- [Task instructions]:
Within the entries below, find the portion that opens with the line containing "36: (340, 161, 2.07)" and closes with the line containing "56: (260, 279, 4.81)". Retype that portion exactly and only.

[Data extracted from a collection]
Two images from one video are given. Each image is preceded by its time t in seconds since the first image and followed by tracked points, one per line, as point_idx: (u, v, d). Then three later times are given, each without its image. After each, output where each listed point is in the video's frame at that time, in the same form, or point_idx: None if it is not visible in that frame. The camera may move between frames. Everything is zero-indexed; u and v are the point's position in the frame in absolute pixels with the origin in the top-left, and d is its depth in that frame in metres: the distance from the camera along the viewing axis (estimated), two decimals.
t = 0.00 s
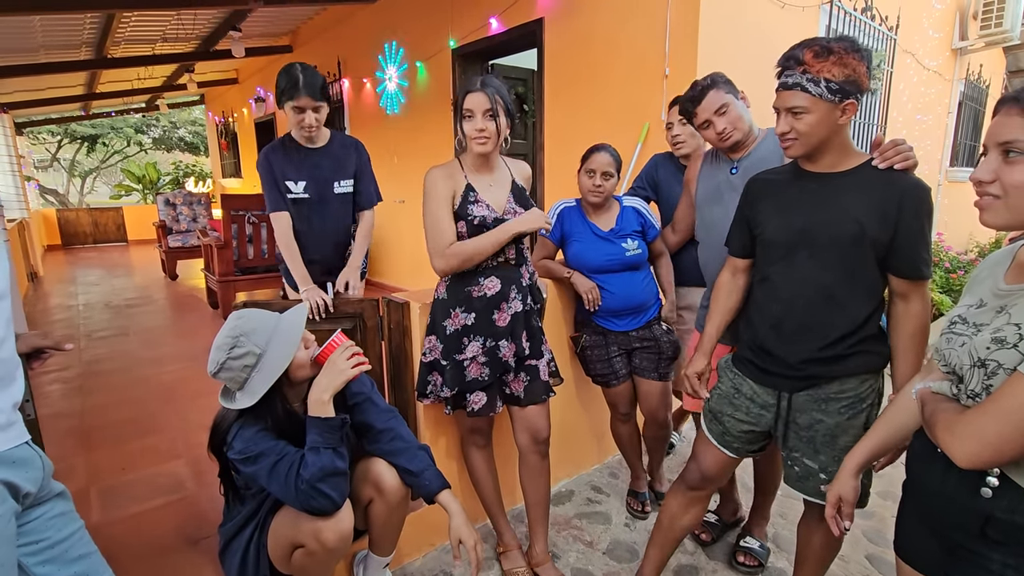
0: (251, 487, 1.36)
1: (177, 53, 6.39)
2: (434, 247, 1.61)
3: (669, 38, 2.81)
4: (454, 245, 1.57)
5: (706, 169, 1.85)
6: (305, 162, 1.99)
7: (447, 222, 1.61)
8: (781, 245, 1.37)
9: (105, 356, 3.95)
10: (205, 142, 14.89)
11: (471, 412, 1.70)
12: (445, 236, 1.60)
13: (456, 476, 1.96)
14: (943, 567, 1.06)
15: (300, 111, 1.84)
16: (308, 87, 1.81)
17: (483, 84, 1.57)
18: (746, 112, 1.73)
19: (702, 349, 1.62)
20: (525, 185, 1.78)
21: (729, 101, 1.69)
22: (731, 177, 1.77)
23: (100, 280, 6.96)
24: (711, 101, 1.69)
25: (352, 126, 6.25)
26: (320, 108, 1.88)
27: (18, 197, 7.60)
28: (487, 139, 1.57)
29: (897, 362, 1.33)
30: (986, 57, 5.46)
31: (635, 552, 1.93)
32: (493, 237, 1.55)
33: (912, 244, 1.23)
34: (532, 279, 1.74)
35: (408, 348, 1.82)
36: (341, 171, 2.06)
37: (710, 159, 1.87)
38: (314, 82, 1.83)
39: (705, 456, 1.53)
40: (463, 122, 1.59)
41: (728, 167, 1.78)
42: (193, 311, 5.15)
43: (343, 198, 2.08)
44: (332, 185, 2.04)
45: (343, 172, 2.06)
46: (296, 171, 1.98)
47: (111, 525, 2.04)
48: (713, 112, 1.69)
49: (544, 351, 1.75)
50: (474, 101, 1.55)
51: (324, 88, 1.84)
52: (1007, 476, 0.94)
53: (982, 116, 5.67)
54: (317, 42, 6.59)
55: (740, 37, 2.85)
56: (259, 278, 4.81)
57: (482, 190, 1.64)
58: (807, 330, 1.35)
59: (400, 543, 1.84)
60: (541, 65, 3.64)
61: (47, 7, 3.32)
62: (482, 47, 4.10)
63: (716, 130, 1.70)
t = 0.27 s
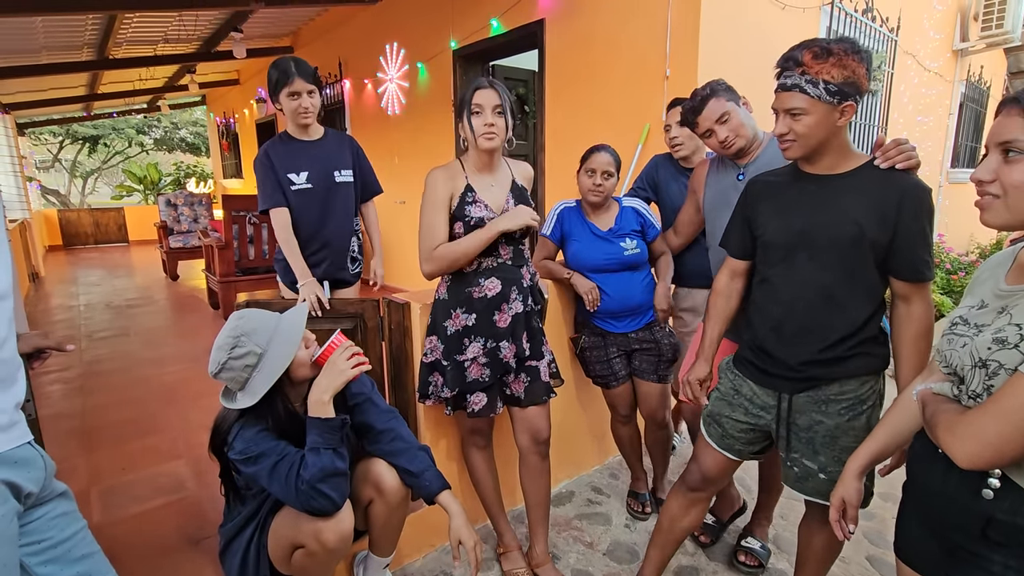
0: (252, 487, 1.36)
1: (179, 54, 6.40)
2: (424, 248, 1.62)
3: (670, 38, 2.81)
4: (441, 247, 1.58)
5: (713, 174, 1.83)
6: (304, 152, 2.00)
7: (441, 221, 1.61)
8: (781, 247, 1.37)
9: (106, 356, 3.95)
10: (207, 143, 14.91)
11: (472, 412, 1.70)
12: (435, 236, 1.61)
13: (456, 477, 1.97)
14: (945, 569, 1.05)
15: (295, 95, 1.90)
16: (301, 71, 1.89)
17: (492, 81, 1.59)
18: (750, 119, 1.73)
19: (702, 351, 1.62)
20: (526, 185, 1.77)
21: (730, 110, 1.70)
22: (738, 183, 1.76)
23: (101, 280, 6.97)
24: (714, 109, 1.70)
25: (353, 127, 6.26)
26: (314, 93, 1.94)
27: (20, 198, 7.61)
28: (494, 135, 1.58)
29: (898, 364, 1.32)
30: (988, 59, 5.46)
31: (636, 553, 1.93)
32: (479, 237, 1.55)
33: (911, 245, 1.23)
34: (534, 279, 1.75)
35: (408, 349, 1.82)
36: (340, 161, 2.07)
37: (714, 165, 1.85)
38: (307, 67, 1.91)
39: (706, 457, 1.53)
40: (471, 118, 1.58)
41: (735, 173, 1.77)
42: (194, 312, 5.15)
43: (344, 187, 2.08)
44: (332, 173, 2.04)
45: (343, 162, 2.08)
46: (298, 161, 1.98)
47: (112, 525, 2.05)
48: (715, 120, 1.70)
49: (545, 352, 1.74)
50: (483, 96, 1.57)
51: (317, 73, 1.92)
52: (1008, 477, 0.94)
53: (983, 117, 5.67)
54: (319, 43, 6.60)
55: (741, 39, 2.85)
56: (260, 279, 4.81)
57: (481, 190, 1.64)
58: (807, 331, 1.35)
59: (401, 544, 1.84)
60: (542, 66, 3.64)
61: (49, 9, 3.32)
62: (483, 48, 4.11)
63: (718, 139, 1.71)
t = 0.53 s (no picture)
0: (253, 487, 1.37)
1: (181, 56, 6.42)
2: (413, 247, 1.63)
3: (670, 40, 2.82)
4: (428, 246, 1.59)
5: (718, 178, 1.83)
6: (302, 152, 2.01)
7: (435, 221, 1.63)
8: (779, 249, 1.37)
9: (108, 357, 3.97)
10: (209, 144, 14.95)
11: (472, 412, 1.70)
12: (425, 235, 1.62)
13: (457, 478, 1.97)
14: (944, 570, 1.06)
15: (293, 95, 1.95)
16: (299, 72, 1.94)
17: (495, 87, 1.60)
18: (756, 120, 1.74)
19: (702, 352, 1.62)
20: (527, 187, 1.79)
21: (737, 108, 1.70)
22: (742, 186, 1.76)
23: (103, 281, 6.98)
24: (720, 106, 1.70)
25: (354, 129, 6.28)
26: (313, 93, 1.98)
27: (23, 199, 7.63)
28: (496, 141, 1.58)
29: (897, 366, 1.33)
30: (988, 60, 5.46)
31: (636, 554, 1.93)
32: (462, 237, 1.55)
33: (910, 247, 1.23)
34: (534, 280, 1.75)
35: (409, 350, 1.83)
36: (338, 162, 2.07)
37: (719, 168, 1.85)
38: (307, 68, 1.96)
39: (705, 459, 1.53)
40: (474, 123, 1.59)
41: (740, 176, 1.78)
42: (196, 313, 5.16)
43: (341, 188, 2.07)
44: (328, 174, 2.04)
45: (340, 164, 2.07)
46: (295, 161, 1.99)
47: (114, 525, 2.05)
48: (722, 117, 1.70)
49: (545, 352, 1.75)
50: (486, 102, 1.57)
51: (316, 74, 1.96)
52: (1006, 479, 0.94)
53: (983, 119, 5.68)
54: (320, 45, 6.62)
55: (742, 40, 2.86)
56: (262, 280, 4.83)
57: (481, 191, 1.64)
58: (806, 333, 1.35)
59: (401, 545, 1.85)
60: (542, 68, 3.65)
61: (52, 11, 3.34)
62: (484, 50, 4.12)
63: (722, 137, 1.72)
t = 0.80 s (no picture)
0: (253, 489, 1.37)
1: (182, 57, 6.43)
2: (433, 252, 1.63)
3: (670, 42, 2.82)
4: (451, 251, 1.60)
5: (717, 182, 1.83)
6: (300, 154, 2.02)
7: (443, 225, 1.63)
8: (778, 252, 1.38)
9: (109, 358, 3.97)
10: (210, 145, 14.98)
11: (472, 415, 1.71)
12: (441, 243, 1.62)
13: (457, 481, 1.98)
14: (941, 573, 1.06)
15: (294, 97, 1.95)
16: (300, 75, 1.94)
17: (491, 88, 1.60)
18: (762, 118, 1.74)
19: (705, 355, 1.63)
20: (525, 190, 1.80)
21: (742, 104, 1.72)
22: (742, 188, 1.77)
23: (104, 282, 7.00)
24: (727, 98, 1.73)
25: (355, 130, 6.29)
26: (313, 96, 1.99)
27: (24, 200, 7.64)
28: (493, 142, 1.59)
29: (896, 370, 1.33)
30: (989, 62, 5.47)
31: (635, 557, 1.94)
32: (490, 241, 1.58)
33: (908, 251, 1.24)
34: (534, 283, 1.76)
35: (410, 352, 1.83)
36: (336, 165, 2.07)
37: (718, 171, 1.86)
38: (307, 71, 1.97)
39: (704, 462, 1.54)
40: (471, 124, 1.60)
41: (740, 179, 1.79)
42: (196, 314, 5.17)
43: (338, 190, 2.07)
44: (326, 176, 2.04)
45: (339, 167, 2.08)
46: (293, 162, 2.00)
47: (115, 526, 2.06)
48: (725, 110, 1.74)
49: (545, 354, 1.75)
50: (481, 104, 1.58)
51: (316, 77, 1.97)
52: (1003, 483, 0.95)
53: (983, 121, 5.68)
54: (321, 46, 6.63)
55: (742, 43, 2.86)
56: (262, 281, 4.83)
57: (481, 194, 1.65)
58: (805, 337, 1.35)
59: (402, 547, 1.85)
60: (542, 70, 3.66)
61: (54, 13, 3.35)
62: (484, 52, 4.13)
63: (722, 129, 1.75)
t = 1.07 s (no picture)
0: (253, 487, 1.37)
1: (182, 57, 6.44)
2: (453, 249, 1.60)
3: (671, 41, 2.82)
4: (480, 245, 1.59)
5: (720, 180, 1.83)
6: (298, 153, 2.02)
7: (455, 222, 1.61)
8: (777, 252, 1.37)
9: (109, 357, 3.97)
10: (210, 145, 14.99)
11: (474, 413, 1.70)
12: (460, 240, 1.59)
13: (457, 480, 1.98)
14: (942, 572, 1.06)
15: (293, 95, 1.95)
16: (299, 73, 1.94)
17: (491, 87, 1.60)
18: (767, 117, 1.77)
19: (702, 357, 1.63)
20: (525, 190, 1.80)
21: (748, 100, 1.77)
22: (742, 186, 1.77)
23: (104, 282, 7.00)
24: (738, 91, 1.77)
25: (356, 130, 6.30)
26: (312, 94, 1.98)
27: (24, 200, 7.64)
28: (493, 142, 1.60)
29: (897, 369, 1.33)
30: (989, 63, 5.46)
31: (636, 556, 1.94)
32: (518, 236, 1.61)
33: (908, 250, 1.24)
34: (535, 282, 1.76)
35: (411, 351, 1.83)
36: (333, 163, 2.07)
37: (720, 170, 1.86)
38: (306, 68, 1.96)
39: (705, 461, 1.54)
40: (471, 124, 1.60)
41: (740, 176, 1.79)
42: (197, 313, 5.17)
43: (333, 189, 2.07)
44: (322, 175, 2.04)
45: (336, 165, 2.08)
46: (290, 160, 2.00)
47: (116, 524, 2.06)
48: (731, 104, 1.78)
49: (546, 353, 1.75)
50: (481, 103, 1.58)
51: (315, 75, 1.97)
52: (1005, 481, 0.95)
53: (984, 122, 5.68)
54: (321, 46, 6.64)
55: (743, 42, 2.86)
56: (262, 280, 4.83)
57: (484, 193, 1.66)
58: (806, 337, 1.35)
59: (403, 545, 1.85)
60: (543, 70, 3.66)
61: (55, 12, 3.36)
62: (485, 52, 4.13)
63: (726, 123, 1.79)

==

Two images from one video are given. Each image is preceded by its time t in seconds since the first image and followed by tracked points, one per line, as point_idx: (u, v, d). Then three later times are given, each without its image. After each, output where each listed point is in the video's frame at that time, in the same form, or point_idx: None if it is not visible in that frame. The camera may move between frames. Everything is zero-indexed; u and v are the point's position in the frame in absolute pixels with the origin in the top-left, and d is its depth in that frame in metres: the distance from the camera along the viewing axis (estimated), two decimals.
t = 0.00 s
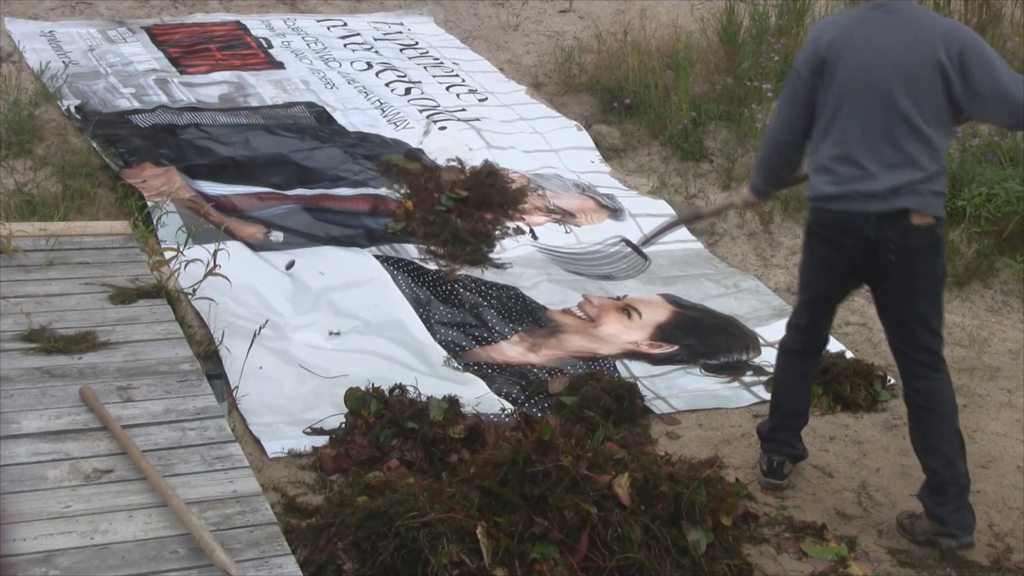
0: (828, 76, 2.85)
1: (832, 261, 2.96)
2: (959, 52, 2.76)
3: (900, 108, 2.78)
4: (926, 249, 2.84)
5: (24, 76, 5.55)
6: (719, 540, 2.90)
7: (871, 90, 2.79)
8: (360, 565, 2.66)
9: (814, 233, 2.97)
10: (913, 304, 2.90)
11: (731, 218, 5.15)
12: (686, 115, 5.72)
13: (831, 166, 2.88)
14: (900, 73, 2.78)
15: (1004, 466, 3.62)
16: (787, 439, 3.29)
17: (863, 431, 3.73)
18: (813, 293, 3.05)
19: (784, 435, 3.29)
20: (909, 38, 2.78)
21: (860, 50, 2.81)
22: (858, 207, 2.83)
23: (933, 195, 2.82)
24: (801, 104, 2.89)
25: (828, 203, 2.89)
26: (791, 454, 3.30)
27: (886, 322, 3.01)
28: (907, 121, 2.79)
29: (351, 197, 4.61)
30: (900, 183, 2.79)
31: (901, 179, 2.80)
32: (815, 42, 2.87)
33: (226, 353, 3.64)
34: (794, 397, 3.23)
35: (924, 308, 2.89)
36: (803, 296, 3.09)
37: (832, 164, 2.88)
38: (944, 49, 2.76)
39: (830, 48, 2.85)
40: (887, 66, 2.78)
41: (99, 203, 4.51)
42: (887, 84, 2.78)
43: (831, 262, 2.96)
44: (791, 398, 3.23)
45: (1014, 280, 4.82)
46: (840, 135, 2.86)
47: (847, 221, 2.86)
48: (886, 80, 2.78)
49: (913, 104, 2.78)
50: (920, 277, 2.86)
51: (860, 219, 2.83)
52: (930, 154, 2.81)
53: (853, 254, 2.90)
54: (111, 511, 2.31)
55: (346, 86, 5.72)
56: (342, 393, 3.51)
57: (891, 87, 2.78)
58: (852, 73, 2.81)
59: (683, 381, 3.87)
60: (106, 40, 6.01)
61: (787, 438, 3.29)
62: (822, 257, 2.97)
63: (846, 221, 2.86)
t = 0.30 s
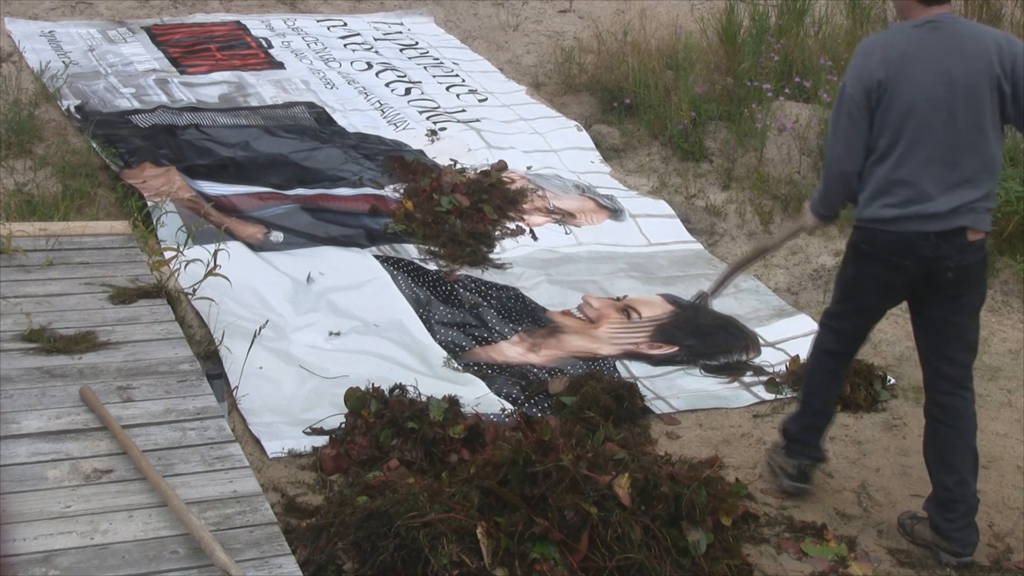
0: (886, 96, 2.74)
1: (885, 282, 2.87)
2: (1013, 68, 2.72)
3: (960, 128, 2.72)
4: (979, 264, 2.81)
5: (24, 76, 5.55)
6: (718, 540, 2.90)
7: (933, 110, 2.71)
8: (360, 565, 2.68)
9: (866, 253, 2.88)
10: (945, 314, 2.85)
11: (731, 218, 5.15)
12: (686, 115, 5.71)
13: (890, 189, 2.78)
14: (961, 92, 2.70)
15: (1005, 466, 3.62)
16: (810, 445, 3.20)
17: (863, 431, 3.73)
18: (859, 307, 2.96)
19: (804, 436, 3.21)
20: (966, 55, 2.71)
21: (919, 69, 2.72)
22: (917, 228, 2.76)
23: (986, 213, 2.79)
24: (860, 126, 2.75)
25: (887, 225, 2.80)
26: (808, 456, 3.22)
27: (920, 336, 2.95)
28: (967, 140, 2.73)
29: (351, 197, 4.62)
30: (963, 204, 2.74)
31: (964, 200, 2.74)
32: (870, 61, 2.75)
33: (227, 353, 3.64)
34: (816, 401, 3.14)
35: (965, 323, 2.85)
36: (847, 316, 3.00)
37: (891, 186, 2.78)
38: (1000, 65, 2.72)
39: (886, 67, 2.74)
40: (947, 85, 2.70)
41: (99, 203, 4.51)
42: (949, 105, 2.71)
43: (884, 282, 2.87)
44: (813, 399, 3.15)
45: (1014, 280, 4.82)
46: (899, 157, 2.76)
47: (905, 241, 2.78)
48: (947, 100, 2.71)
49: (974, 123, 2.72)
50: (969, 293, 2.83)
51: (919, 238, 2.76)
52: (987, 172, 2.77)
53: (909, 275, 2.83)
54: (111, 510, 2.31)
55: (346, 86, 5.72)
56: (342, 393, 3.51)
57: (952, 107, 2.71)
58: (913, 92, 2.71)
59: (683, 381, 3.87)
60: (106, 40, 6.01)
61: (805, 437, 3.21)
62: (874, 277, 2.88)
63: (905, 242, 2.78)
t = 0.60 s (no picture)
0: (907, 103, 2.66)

- [Exercise answer]:
36: (340, 161, 2.07)
37: (714, 165, 1.85)
38: (307, 67, 1.91)
39: (706, 457, 1.53)
40: (471, 118, 1.58)
41: (735, 173, 1.77)
42: (194, 312, 5.15)
43: (344, 187, 2.08)
44: (332, 173, 2.04)
45: (343, 162, 2.08)
46: (298, 161, 1.98)
47: (112, 525, 2.05)
48: (715, 120, 1.70)
49: (545, 352, 1.74)
50: (483, 96, 1.57)
51: (317, 73, 1.92)
52: (1008, 477, 0.94)
53: (983, 117, 5.67)
54: (319, 43, 6.60)
55: (741, 39, 2.85)
56: (260, 279, 4.81)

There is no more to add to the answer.